Юмор начала XX века | страница 9
Слышал все это соседский лавочник и неодобрительно качал головой.
— И напрасно, вы их только пуще разжигаете. Сами понимаете, какие это покупатели!
— А какие?
— А такие, что воры. Конокрады. Пришли высмотреть, а ночью и слямзют.
Затревожился Уткин. Пошел на службу, даже ситника не поел. Встретился знакомый телеграфист. Узнал, потужил и обещал помочь.
— Я, — говорит, — такой аппарат поставлю, что, как, значит, кто в конюшню влезет, так звон — трезвон по всему дому пойдет.
Пришел телеграфист после обеда, работал весь вечер, приладил все и ушел. Ровно через полчаса затрещали звонки.
Уткин ринулся во двор. Один идти оробел. Убьют еще. Кинулся в клетушку, растолкал парня Ильюшку. А звонок все трещал да трещал. Подошли к сараю. Смотрят — замок на месте. Осмелели, открыли дверь. Темно. Лошадь жует. Осмотрели пол.
— Ска — тина! — крикнул Уткин. — Это она ногой наступила на проволоки. Ишь, жует. Хоть бы ночью‑то не ела. У нас, у людей, хоть какой будь богатый человек, а уж круглые сутки не позволит себе есть. Свинство. Прямо не лошадь, а свинья какая‑то.
Лег спать. Едва успел задремать — опять треск и звон. Оказалось — кошка. На рассвете опять.
Совершенно измученный, пошел Уткин на службу. Спал над бумагами.
Ночью опять треск и звон. Проволоки, как идиотки, соединялись сами собой. Уткин всю ночь пробегал босиком от сарая к дому и под утро захворал. На службу не пошел.
«Что я теперь? — думал он, уткнувшись в подушку. — Разве я человек? Разве я живу? Так — пресмыкаюсь на чреве своем, а скотина надо мной царит. Не ем и не сплю. Здоровье потерял, со службы выгонят. Пройдет моя молодость за ничто. Лошадь все сожрет!»

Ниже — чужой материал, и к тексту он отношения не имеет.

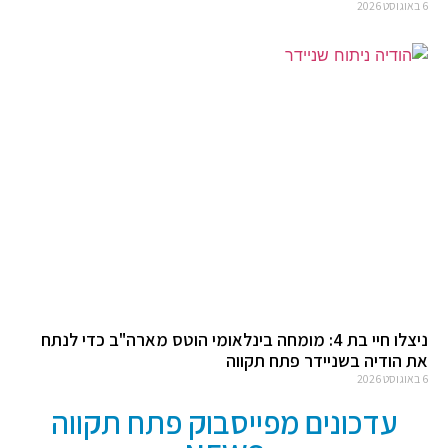
6 באוגוסט 2026
ניצלו חיי בת 4: מומחה בינלאומי הוטס מארה"ב כדי לנתח
את הודיה בשניידר פתח תקווה
6 באוגוסט 2026
עדכונים מפייסבוק פתח תקווה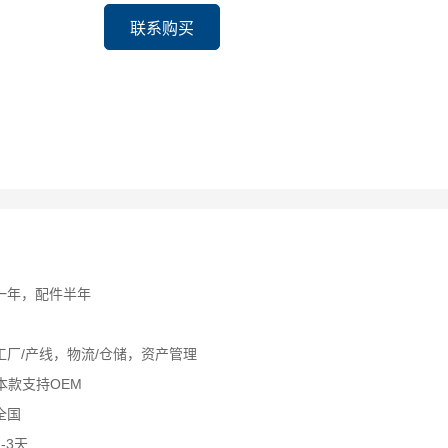
联系购买
机一年，配件半年
 工厂/产线，物流/仓储，资产管理
 本款支持OEM
全国
-3天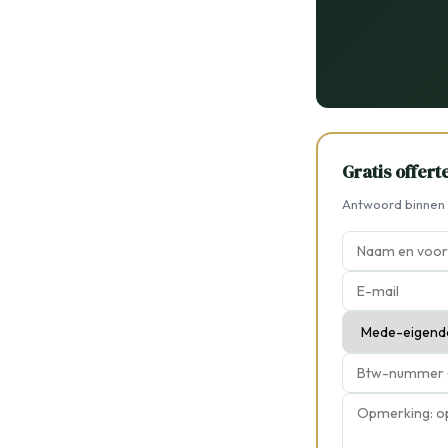
Gratis offer
Antwoord binnen 2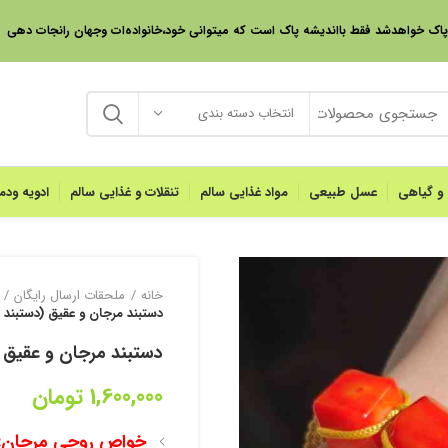
 پاک خواهدشد فقط بااندیشه پاک است که میتوانی خود،خانواده‌ات وجهان رانجات دهی
انتخاب دسته بندی
 و گیاهی
عسل طبیعی
مواد غذایی سالم
تنقلات و غذایی سالم
ادویه ود
خانه
ملحقات ارسال رایگان
دستبند مرجان و عقیق (دستبند 
دستبند مرجان و عقیق 
1,600,000
تومان
خواص روحی مرجان: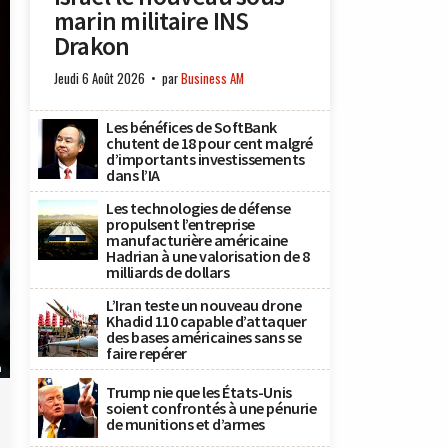
marin militaire INS
Drakon
Jeudi 6 Août 2026
par
Business AM
Les bénéfices de SoftBank
chutent de 18 pour cent malgré
d’importants investissements
dans l’IA
Les technologies de défense
propulsent l’entreprise
manufacturière américaine
Hadrian à une valorisation de 8
milliards de dollars
L’Iran teste un nouveau drone
Khadid 110 capable d’attaquer
des bases américaines sans se
faire repérer
n
Trump nie que les États-Unis
soient confrontés à une pénurie
de munitions et d’armes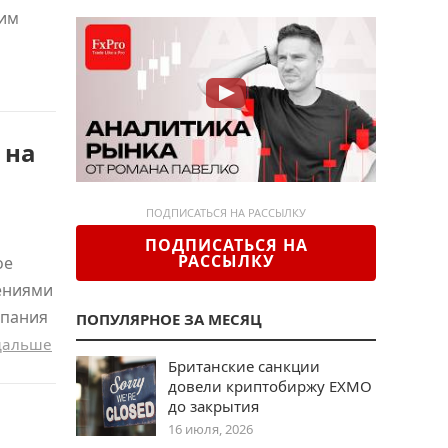
ким
 на
ПОДПИСАТЬСЯ НА РАССЫЛКУ
ПОДПИСАТЬСЯ НА
РАССЫЛКУ
ое
ениями
мпания
ПОПУЛЯРНОЕ ЗА МЕСЯЦ
дальше
Британские санкции
довели криптобиржу EXMO
до закрытия
16 июля, 2026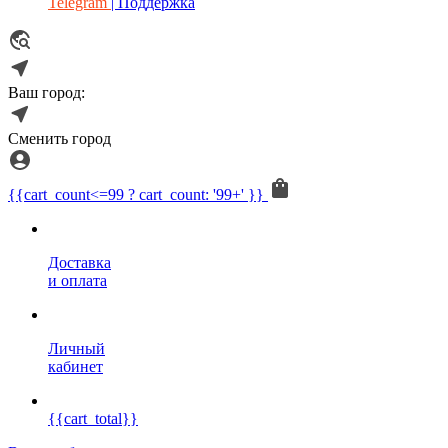
Telegram
| Поддержка
Ваш город:
Сменить город
{{cart_count<=99 ? cart_count: '99+' }}
Доставка
и оплата
Личный
кабинет
{{cart_total}}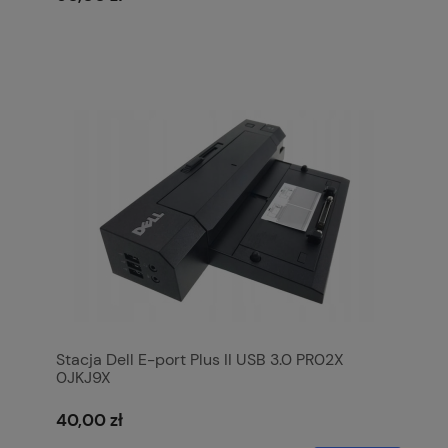
Stacja Dell E-port Plus II USB 3.0 PR02X
0JKJ9X
40,00 zł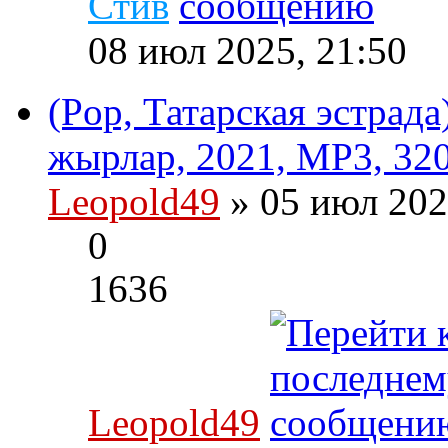
Стив
08 июл 2025, 21:50
(Pop, Татарская эстрад
жырлар, 2021, MP3, 320
Leopold49
» 05 июл 202
0
1636
Leopold49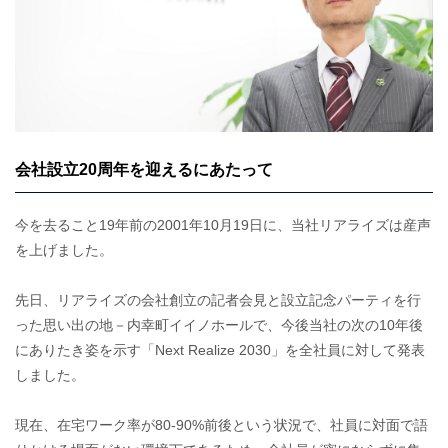
会社設立20周年を迎えるにあたって
今を去ること19年前の2001年10月19日に、当社リアライズは産声
を上げました。
先日、リアライズの会社創立の記者会見と設立記念パーティを行
った思い出の地－内幸町イイノホールで、今後当社の次の10年後
にありたき姿を示す「Next Realize 2030」を全社員に対して発表
しました。
現在、在宅ワーク率が80-90%前後という状況で、社員に対面で語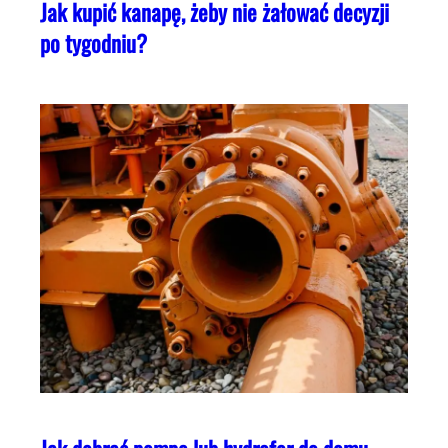
Jak kupić kanapę, żeby nie żałować decyzji
po tygodniu?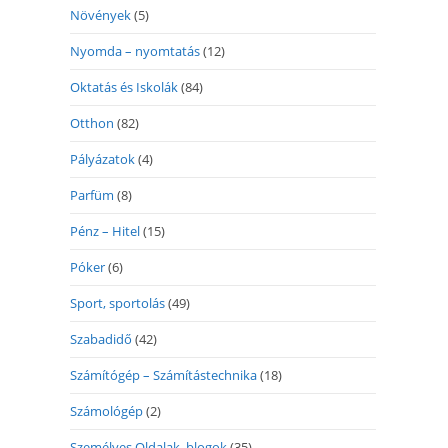
Növények
(5)
Nyomda – nyomtatás
(12)
Oktatás és Iskolák
(84)
Otthon
(82)
Pályázatok
(4)
Parfüm
(8)
Pénz – Hitel
(15)
Póker
(6)
Sport, sportolás
(49)
Szabadidő
(42)
Számítógép – Számítástechnika
(18)
Számológép
(2)
Személyes Oldalak, blogok
(35)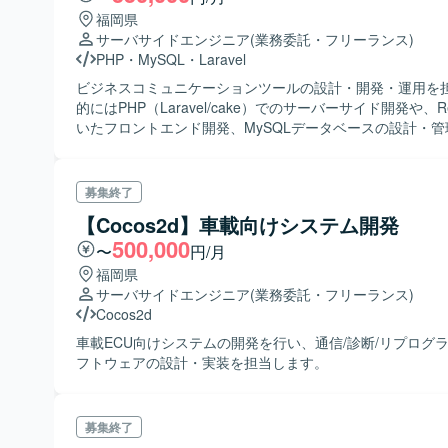
福岡県
サーバサイドエンジニア
(業務委託・フリーランス)
PHP
・
MySQL
・
Laravel
ビジネスコミュニケーションツールの設計・開発・運用を
的にはPHP（Laravel/cake）でのサーバーサイド開発や、Rea
いたフロントエンド開発、MySQLデータベースの設計・
募集終了
【Cocos2d】車載向けシステム開発
500,000
〜
円/月
福岡県
サーバサイドエンジニア
(業務委託・フリーランス)
Cocos2d
車載ECU向けシステムの開発を行い、通信/診断/リプログ
フトウェアの設計・実装を担当します。
募集終了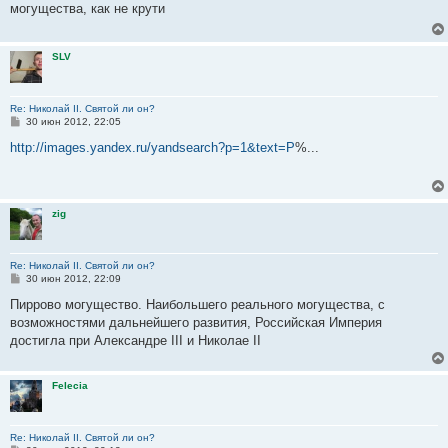
могущества, как не крути
щ
е
н
и
SLV
е
Re: Николай II. Святой ли он?
С
30 июн 2012, 22:05
о
о
http://images.yandex.ru/yandsearch?p=1&text=Р
%...
б
щ
е
н
и
zig
е
Re: Николай II. Святой ли он?
С
30 июн 2012, 22:09
о
о
Пиррово могущество. Наибольшего реального могущества, с
б
возможностями дальнейшего развития, Российская Империя
щ
е
достигла при Александре III и Николае II
н
и
е
Felecia
Re: Николай II. Святой ли он?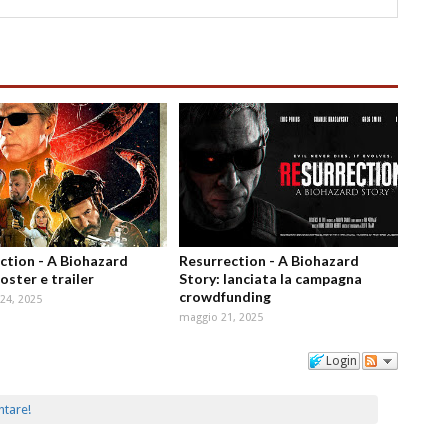
ction - A Biohazard
Resurrection - A Biohazard
oster e trailer
Story: lanciata la campagna
crowdfunding
24, 2025
maggio 21, 2025
Login
ntare!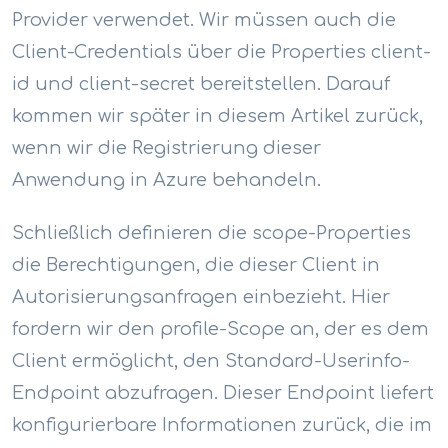
Provider verwendet. Wir müssen auch die
Client-Credentials über die Properties client-
id und client-secret bereitstellen. Darauf
kommen wir später in diesem Artikel zurück,
wenn wir die Registrierung dieser
Anwendung in Azure behandeln.
Schließlich definieren die scope-Properties
die Berechtigungen, die dieser Client in
Autorisierungsanfragen einbezieht. Hier
fordern wir den profile-Scope an, der es dem
Client ermöglicht, den Standard-Userinfo-
Endpoint abzufragen. Dieser Endpoint liefert
konfigurierbare Informationen zurück, die im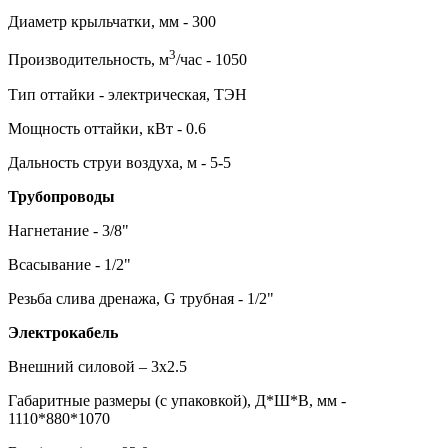
Диаметр крыльчатки, мм - 300
3
Производительность, м
/час - 1050
Тип оттайки - электрическая, ТЭН
Мощность оттайки, кВт - 0.6
Дальность струи воздуха, м - 5-5
Трубопроводы
Нагнетание - 3/8"
Всасывание - 1/2"
Резьба слива дренажа, G трубная - 1/2"
Электрокабель
Внешний силовой – 3х2.5
Габаритные размеры (с упаковкой), Д*Ш*В, мм -
1110*880*1070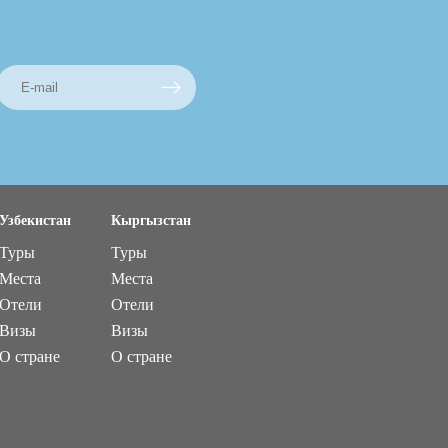
Узбекистан
Кыргызстан
Туры
Туры
Места
Места
Отели
Отели
Визы
Визы
О стране
О стране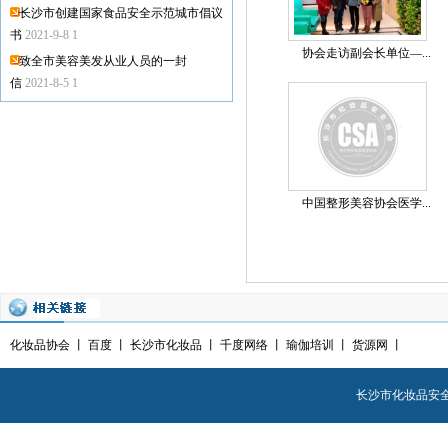
长沙市创建国家食品安全示范城市倡议
书
2021-9-8 1
协会走访副会长单位—...
致全市美容美发从业人员的一封
信
2021-8-5 1
中国整形美容协会医学...
化妆品协会
丨
百度
丨
长沙市化妆品
丨
千度网络
丨
瑜伽培训
丨
货源网
丨
长沙市化妆品安全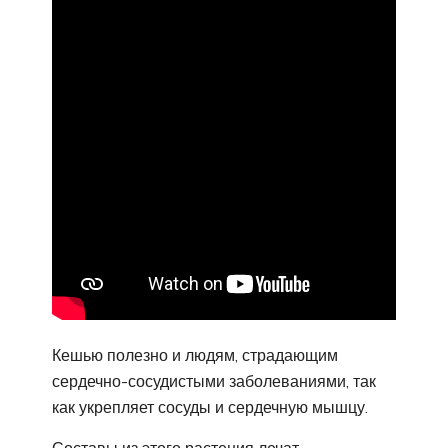
Кешью полезно и людям, страдающим
сердечно-сосудистыми заболеваниями, так
как укрепляет сосуды и сердечную мышцу.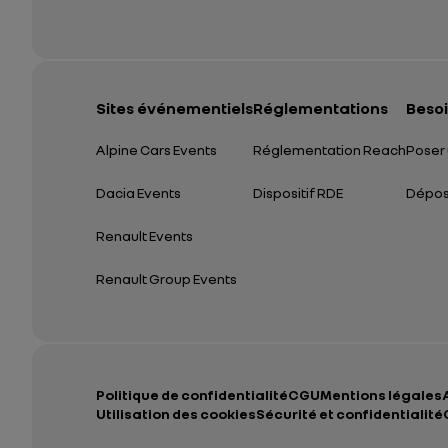
Sites événementiels
Réglementations
Besoi
Alpine Cars Events
Réglementation Reach
Poser 
Dacia Events
Dispositif RDE
Dépose
Renault Events
Renault Group Events
Politique de confidentialité
CGU
Mentions légales
Utilisation des cookies
Sécurité et confidentialité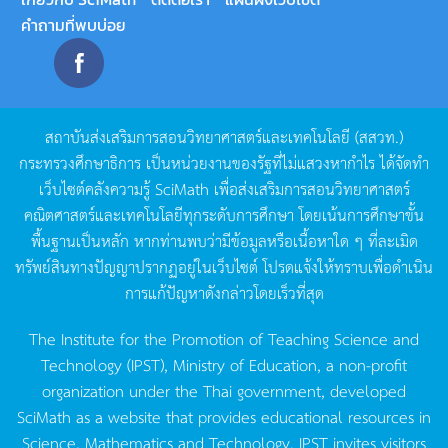
คำถามที่พบบ่อย
สถาบันส่งเสริมการสอนวิทยาศาสตร์และเทคโนโลยี
(
สสวท
.)
กระทรวงศึกษาธิการ
เป็นหน่วยงานของรัฐที่ไม่แสวงหากำไร
ได้จัดทำ
เว็บไซต์คลังความรู้
SciMath
เพื่อส่งเสริมการสอนวิทยาศาสตร์
คณิตศาสตร์และเทคโนโลยีทุกระดับการศึกษา
โดยเน้นการศึกษาขั้น
พื้นฐานเป็นหลัก
หากท่านพบว่ามีข้อมูลหรือเนื้อหาใด
ๆ
ที่ละเมิด
ทรัพย์สินทางปัญญาปรากฏอยู่ในเว็บไซต์
โปรดแจ้งให้ทราบเพื่อดำเนิน
การแก้ปัญหาดังกล่าวโดยเร็วที่สุด
The Institute for the Promotion of Teaching Science and
Technology (IPST), Ministry of Education, a non-profit
organization under the Thai government, developed
SciMath as a website that provides educational resources in
Science, Mathematics and Technology. IPST invites visitors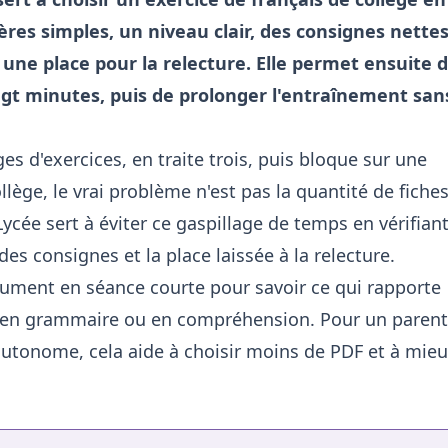
ères simples, un niveau clair, des consignes nettes
 une place pour la relecture. Elle permet ensuite 
ingt minutes, puis de prolonger l'entraînement san
s d'exercices, en traite trois, puis bloque sur une
lège, le vrai problème n'est pas la quantité de fiches
ycée sert à éviter ce gaspillage de temps en vérifian
 des consignes et la place laissée à la relecture.
ument en séance courte pour savoir ce qui rapporte
 en grammaire ou en compréhension. Pour un parent
autonome, cela aide à choisir moins de PDF et à mie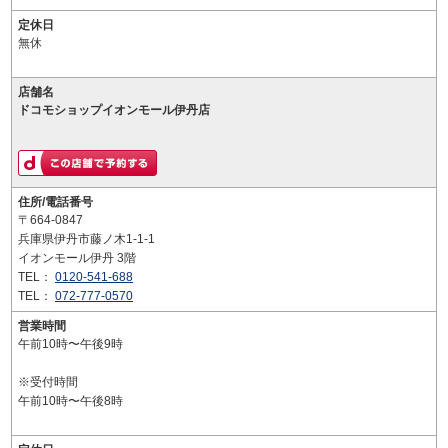
定休日
無休
店舗名
ドコモショップイオンモール伊丹店
住所/電話番号
〒664-0847
兵庫県伊丹市藤ノ木1-1-1
イオンモール伊丹 3階
TEL：
0120-541-688
TEL：
072-777-0570
営業時間
午前10時〜午後9時
※受付時間
午前10時〜午後8時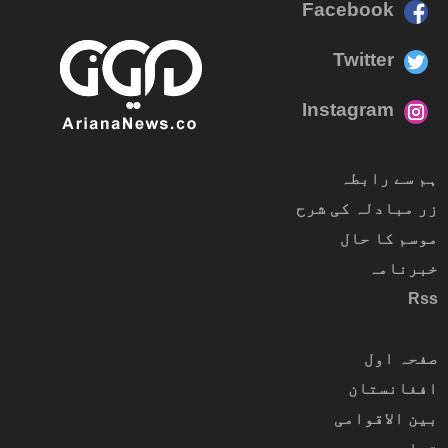
Facebook
Twitter
Instagram
ہم سے رابطہ
زر مبادلہ کی شرح
موسم کا حال
خبرنامہ
Rss
صفحہ اول
افغانستان
بین الاقوامی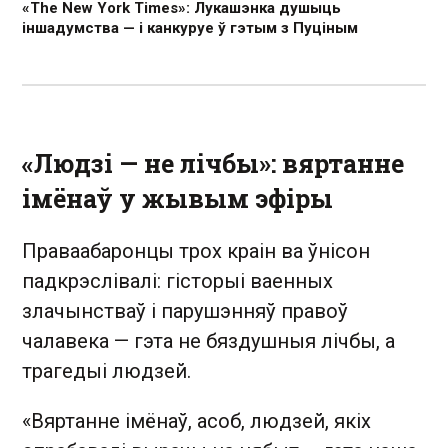
«The New York Times»: Лукашэнка душыць
іншадумства — і канкуруе ў гэтым з Пуціным
«Людзі — не лічбы»: вяртанне
імёнаў у жывым эфіры
Праваабаронцы трох краін ва ўнісон
падкрэслівалі: гісторыі ваенных
злачынстваў і парушэнняў правоў
чалавека — гэта не бяздушныя лічбы, а
трагедыі людзей.
«Вяртанне імёнаў, асоб, людзей, якіх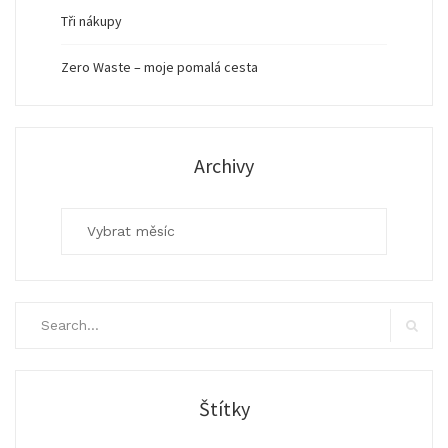
Tři nákupy
Zero Waste – moje pomalá cesta
Archivy
Archivy
Search
for:
Search
Štítky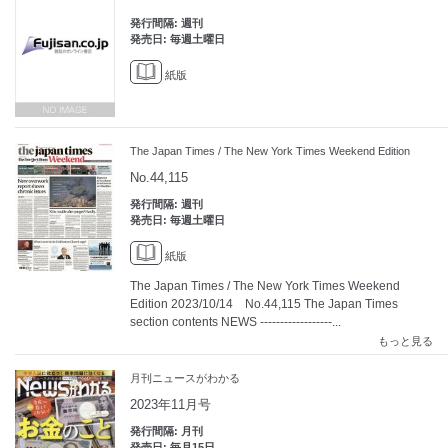
発行間隔: 週刊
発売日: 毎週土曜日
紙版
The Japan Times / The New York Times Weekend Edition
No.44,115
発行間隔: 週刊
発売日: 毎週土曜日
紙版
The Japan Times / The New York Times Weekend
Edition 2023/10/14 No.44,115 The Japan Times
section contents NEWS ------------------...
もっと見る
月刊ニュースがわかる
2023年11月号
発行間隔: 月刊
発売日: 毎月15日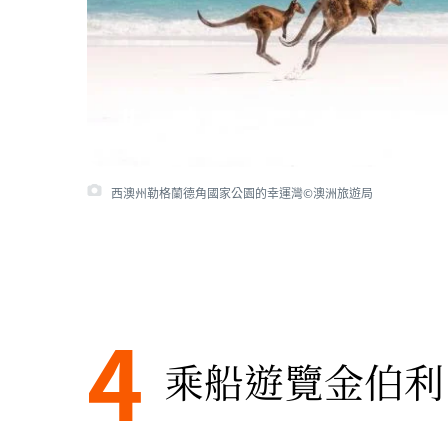
西澳州勒格蘭德角國家公園的幸運灣©澳洲旅遊局
4
乘船遊覽金伯利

Весь день лежал. А ночью, когда все стихло и лишь слышалась порою трескотня звонка, он тихо встал, осторожно и неслышно открыл ворота, прокрался к конюшне и, отомкнув дверь, быстро юркнул в дом.
Укрывшись с головой одеялом, он весело усмехался и подмигивал сам себе.
— Что, объела? А? Недолго ты, матушка, поцарствовала, дромадер окаянный! Сволокут тебя анафемские воры на живодерню, станут из твоей шкуры, чтоб она лопнула, козловые сапоги шить. Губернаторшин блюдо — лиз! Вот погоди, покажут тебе губернаторшу.
Заснул сладко. Во сне ел оладьи с медом. Утром крикнул Ильюшку, спросил строгим голосом: все ли благополучно?
— А все!
— А лошадь… цела? — почти в ужасе крикнул Уткин.
— А что ей делается.
— Врешь ты, мерзавец! Конский холоп!
— А ей — Богу, барин! Вы не пужайтесь, конек ваш целехонек. Усе сено пожрал, теперь овса домогается.